Stabile moved here in 1999, just 20 days after competing in a masters nationals competition at the University of Hawaii. “When I saw Waimea Bay, I was like, ‘OK, I can definitely live here.’ ”
He’s a teacher at the Hawaii School for the Deaf and Blind, runs his Tropic Lightning Diving Team (though he’s taking a hiatus this year because of the Olympic duties), and has coached numerous high school champions, the most accomplished being Aleia Monden of St. Andrew’s Priory, who set a state record in 2006 and became an All-American at Florida State, and the latest being Kalani’s Hailey Takai, who won states in 2022 and 2023.
Rodd Johnson, a recreational springboard diving coach at the Veterans Memorial Aquatic Center at Patsy T. Mink Central Oahu Regional Park, said he’s in awe of the wealth of knowledge he’s gained working with Stabile.
“He’s a true master of his craft … (it’s been) a joy to work with him,” Johnson said. “He’s a perfectionist in his own diving (Stabile’s still videotapes his own dives and evaluates himself.).”
For Stabile, everything has a purpose.
At UCLA he switched majors from pre-med to psychology because he wanted to know what kept him from reaching the elite level in diving.
“I thought I was capable of maybe being an Olympic trials-level diver. … I always felt I had those skills but I didn’t have the competitive skills to be on that level,” he said.
“I was an alternate to get to the senior nationals, which is where you need to go to qualify for the Olympic trials. Six times I was the alternate. … The fact I was getting so close and not getting there bugged me.”
It wasn’t the coaching, he said, because his coach regularly got divers to the trials and even the Olympics. It wasn’t his drive because “there’s nobody who’s into the sport more than I am.
“I didn’t have a piece that was missing, and to me it was the psycho-emotional piece.”
Even learning sign language was very intentional. He would date a deaf man and basically taught himself by picking up a sign language dictionary.
After college and realizing he wasn’t going to be an Olympic-level diver, Stabile “channeled my energy more into coaching and found success where I was getting kids to the Olympic trials.”
He became a head coach at Rose Bowl Aquatics but eventually had a falling out with the administration.
“At that point I’m over the whole diving thing,” he said.
His final meet of the year was the senior masters at UH. He enjoyed Hawaii and its people so much he basically never left.
During that time as competitive diver, Stabile was surrounded (usually on rival teams) by top-level divers. Many became Olympic medalists, including Wendy Wyland (bronze, 1984), Michele Mitchell (silver in 1984 and 1988) and Greg Louganis (five medals, including four gold over three Olympics).
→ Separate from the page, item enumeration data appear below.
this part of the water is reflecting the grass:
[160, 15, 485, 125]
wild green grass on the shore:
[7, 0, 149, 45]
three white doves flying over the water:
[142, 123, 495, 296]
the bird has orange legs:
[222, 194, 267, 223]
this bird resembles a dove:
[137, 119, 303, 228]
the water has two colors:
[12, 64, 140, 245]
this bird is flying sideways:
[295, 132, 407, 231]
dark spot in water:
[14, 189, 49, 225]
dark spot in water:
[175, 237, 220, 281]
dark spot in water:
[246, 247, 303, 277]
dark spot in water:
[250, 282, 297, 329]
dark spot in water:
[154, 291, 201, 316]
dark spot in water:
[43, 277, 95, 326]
“So I was around all these amazingly skilled divers and coaches,” Stabile said. “I was around people who were just that good, all the way through my career.
“When I finally became a judge, oh, I found my niche, where I’m that good, too.”
He feels honored to be a judge and ready for the responsibility.
“Having that level of trust from the World Aquatics board that I’m one of the judges who’s entrusted to make those distinctions and to judge accurately and fairly to make sure that the divers who performed the best that day are the ones who are getting the medals and who are getting to the finals. It is a huge responsibility that I welcome and feel comfortable with … I don’t feel intimidated by that. My love of sport, my background and experiences have all led me on a path where I feel where I am one of people who is born to do this … is born to be very able to be very fair and unbiased and (to) make sure that I am accurately ranking everybody’s scores and helping achieve fair competitions that showcase the athletes and reward the great things they’re doing and give them information for what they need to improve.”